Gerne stellt man in einem derartigen Kammermusikabend auch die beteiligten Partner als Solisten vor. So folgten nach dem Beethoven zwei äußerst interessante Werke von Claude Debussy. 1915, drei Jahre vor seinem Tod, begann Debussy einen Zyklus von „Six sonates pour divers instruments“, die er in bewusster Anlehnung an die französische Sonatenkunst des Barocks konzipierte. Von den geplanten sechs Sonaten konnte er nur noch drei vollenden. Die dreisätzige Cellosonate war die erste, die er fertigstellen konnte. Diese Musik ist voller Reminiszenzen an den französischen Barock und im zweiten und dritten Satz eine heitere, leicht ironische „Ständchenszene“mit buffoneskem Finale. Mittels gezupfter Noten verwandelt sich das Cello quasi in eine große Gitarre, auf der ein Ständchen angestimmt wird.
Der Cellist wechselt ständig zwischen gestrichener und gezupfter Saite, geht feurig voran und hält plötzlich inne, schwillt an und schwillt ab. Man hat es ganz offenbar mit einem grotesken Liebhaber aus der Commedia dell’Arte zu tun, der hier seiner Angebeteten auf bizarre Weise huldigt. Köstlich, hier Maximilian Hornung zuzuhören! Welche Tongebung! Welcher musikantische Charme!
Ursprünglich für die KlarinettenAbschlussprüfung am Pariser Conservatoire geschrieben, hat sich Debussys „Première rhapsodie“rasch zu einem Schlager des Klarinettenrepertoires entwickelt – ein hoch impressionistisches Werk, das wunderbar mit den klanglichen Möglichkeiten der Klarinette spielt. Der Erfolg war so durchschlagend, dass Debussy die Klavierbegleitung später für Orchester transkribierte – in dieser Form ist die Rhapsodie bis heute in den Konzertsälen rund um die Welt zu hören. Thorsten Johanns erzeugte mit seiner Klarinette ein brillantes Feuerwerk an Klangfarben und Virtuosität. Einfach genial!

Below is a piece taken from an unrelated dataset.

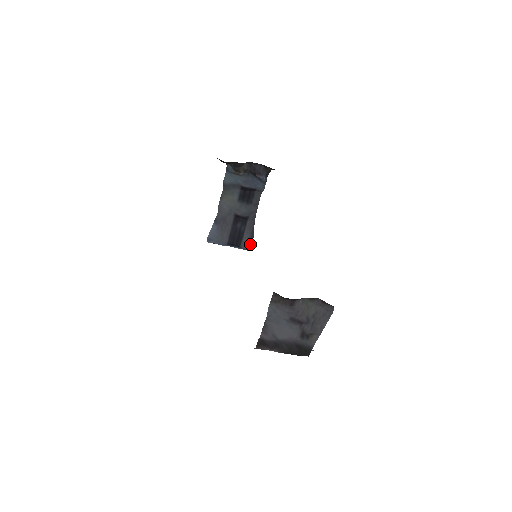
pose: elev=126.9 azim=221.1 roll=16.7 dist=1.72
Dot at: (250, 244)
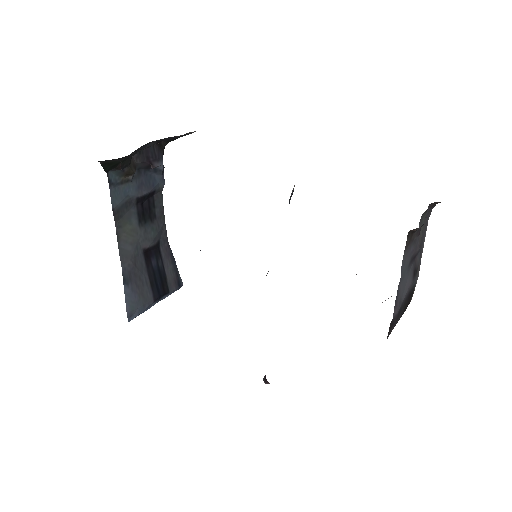
Dot at: (177, 278)
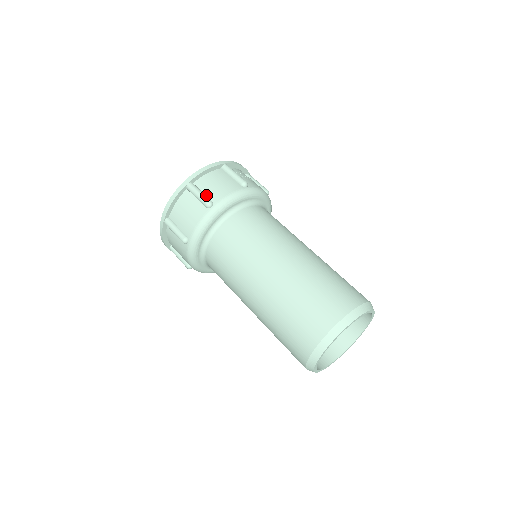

Eigentlich wollte Brahms im Jahre 1891 nichts mehr schreiben. Sein Lebenswerk betrachtete er als abgeschlossen. Da aber hörte er den Klarinettisten Richard Mühlfeld, den er später, wegen seines schönen und weichen Tons als „Fräulein Klarinette“bezeichnete. Daraufhin schrieb er im Sommer des Jahres in Bad Ischl sein „Trio für Klavier, Klarinette und Violoncello a-Moll“. Dieses Klarinettentrio gilt als Prototyp des Brahms’schen Spätwerks; die Musik erscheint wie in ein mildes Licht getaucht, es herrschen Abgeklärtheit und Stille, eine wehmütige Fin-de-Siècle-Stimmung. Im Allegro erscheint als eine Hommage an Österreich eine Walzermelodie, bis die Klarinette mit dem Trio einsetzt, einem Ländler aus dem Alpenland. Im Finale stehen sich, wie häufig bei Brahms, kontrastierende Rhythmen gegenüber: Triolen und Duolen, 6/8 und 9/8-Takt. Den Sieg schließlich trägt eine Csardas-Melodie davon.
Müßig festzustellen, wie abgeklärt, empfindsam, tonschön dieses Klarinettentrio zelebriert wurde. Überwältigender, Zugaben herausfordernder Beifall stand am Ende eines wahrlich weltmeisterlichen Kammermusikabends zur Eröffnung der Leitheimer Konzertsaison.